For repeatable analysis, pass explicit trace files:

agentpprof \
  --project-root /path/to/repo \
  --session-file ~/.codex/sessions/.../session.jsonl \
  --session-file ~/.claude/projects/.../session.jsonl \
  --view tokens \
  -o tokens.folded

Useful selectors:

agentpprof -o tokens.svg --agent codex
agentpprof -o tokens.svg --session-id 019ec5
agentpprof -o tokens.svg --session-tag debug
agentpprof -o tokens.svg --prompt-tag review

The stack model

The semantic flamegraph stack is a projection, not a literal function call stack: lower frames provide context (project, agent, prompt type), upper frames describe the activity being counted, and the exact shape varies by view.

The tokens view uses model budget as the width:

project:agentsight;agent:claude;session:profile;prompt:debug;call:llm/debug;model:claude-opus-4-6;kind:input 4200
project:agentsight;agent:claude;session:profile;prompt:debug;call:llm/debug;model:claude-opus-4-6;kind:output 980
project:agentsight;agent:claude;session:profile;prompt:debug;call:llm/debug;model:claude-opus-4-6;kind:cache 150000

The time view uses wall-clock duration (seconds) as the width:

project:agentsight;agent:claude;session:profile;prompt:debug;kind:llm 45
project:agentsight;agent:claude;session:profile;prompt:debug;kind:tool 12
project:agentsight;agent:claude;session:profile;prompt:debug;kind:prompt 2

The files view makes repository areas the main branch:

project:agentsight;agent:codex;session:release;prompt:docs;path:docs/flamegraph;effect:write;status:ok 1

The network view centers domains:

project:agentsight;agent:codex;session:release;prompt:publish;domain:crates.io;process:cargo;status:ok 1

Choose the view based on your question: tokens for cost analysis, time for performance analysis, files for impact assessment, network for security audits.

Privacy and redaction

Local agent histories can contain prompts, tool outputs, paths, commands, repository names, and model responses. agentpprof is conservative by default:

  • SVG, pprof, and folded outputs contain stack labels and weights, not raw prompts or model responses.
  • JSON output redacts previews unless --include-previews is set.
  • Absolute paths outside the selected project root are grouped into stable buckets such as external/home, external/tmp, external/codex, and external/claude.
  • Private-looking domains are collapsed instead of exposing user-specific hostnames.
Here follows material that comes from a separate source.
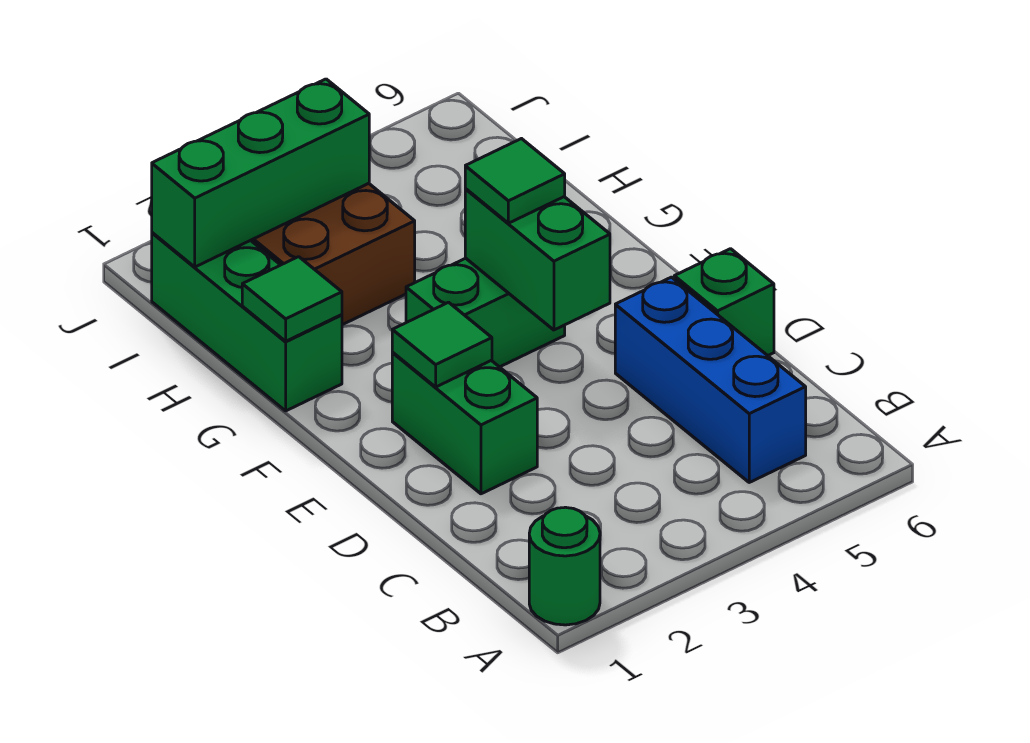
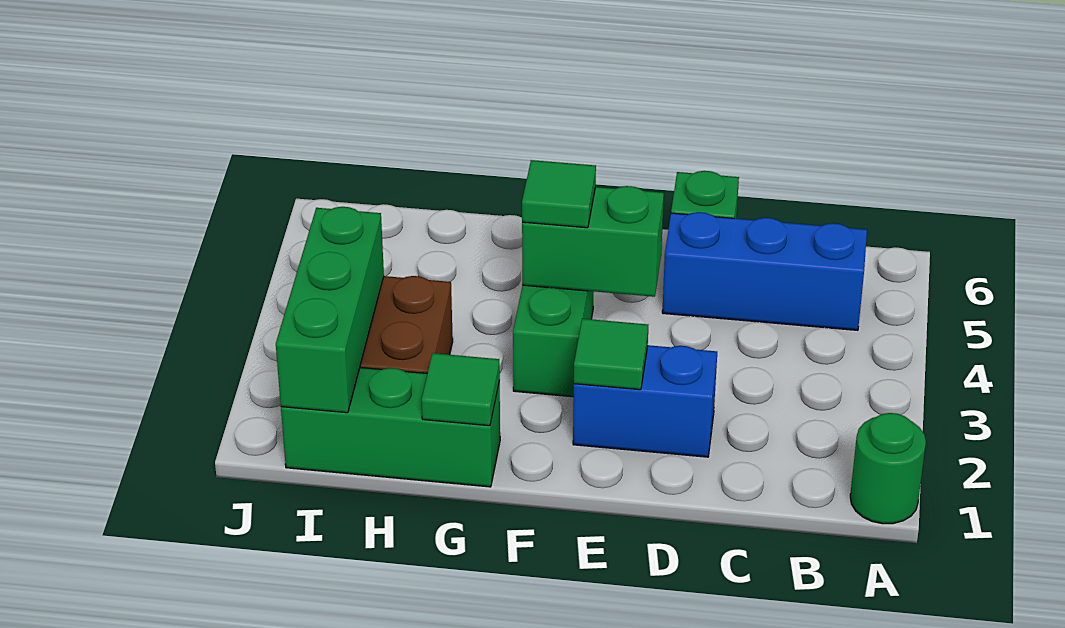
green brick D2:E2 level 1 -> blue brick D2:E2 level 1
Use explicit --session-file inputs when you need repeatability. Use --include-previews only for private debugging or already-sanitized traces.

Using agentpprof with AgentSight

agentsight provides live visibility (process trees, file effects, network destinations), while agentpprof provides aggregate analysis (cost hotspots, time distribution). A typical workflow is to record with agentsight, then analyze with agentpprof:

sudo agentsight record -- claude
agentsight report
agentpprof --project-root . --view tokens -o tokens.svg
agentpprof --project-root . --view time -o time.svg
agentpprof --project-root . --view files -o files.svg

Troubleshooting

If no traces are found, pass explicit --session-file paths and confirm the trace cwd matches --project-root.
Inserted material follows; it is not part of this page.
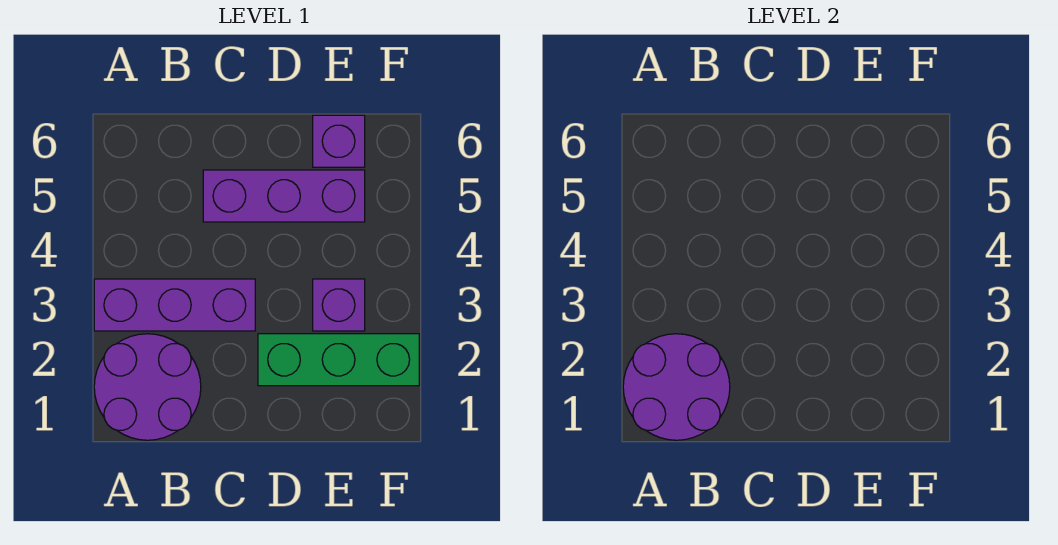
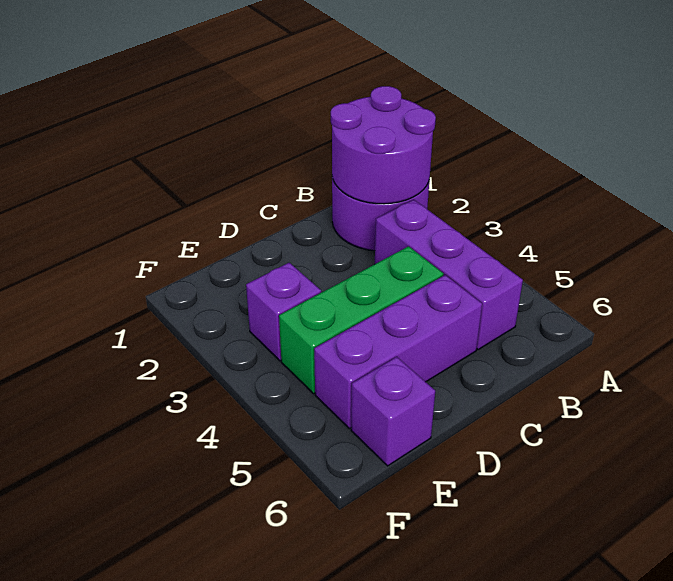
purple brick A3:C3 level 1 -> purple brick B3:B5 level 1
green brick D2:F2 level 1 -> green brick C4:E4 level 1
If labels are too generic, add a few --tag-rule entries for the project. Do not try to make every prompt unique. Good tags preserve useful semantic diversity while merging meaningless long-tail fragments.

If pprof output opens but looks unfamiliar, remember that the sample unit is not CPU time. Use go tool pprof -top to inspect the widest semantic frames, then generate SVG or folded output when you need the full stack shape.

If a public artifact might contain sensitive information, prefer SVG, folded, or pprof output, and do not pass --include-previews.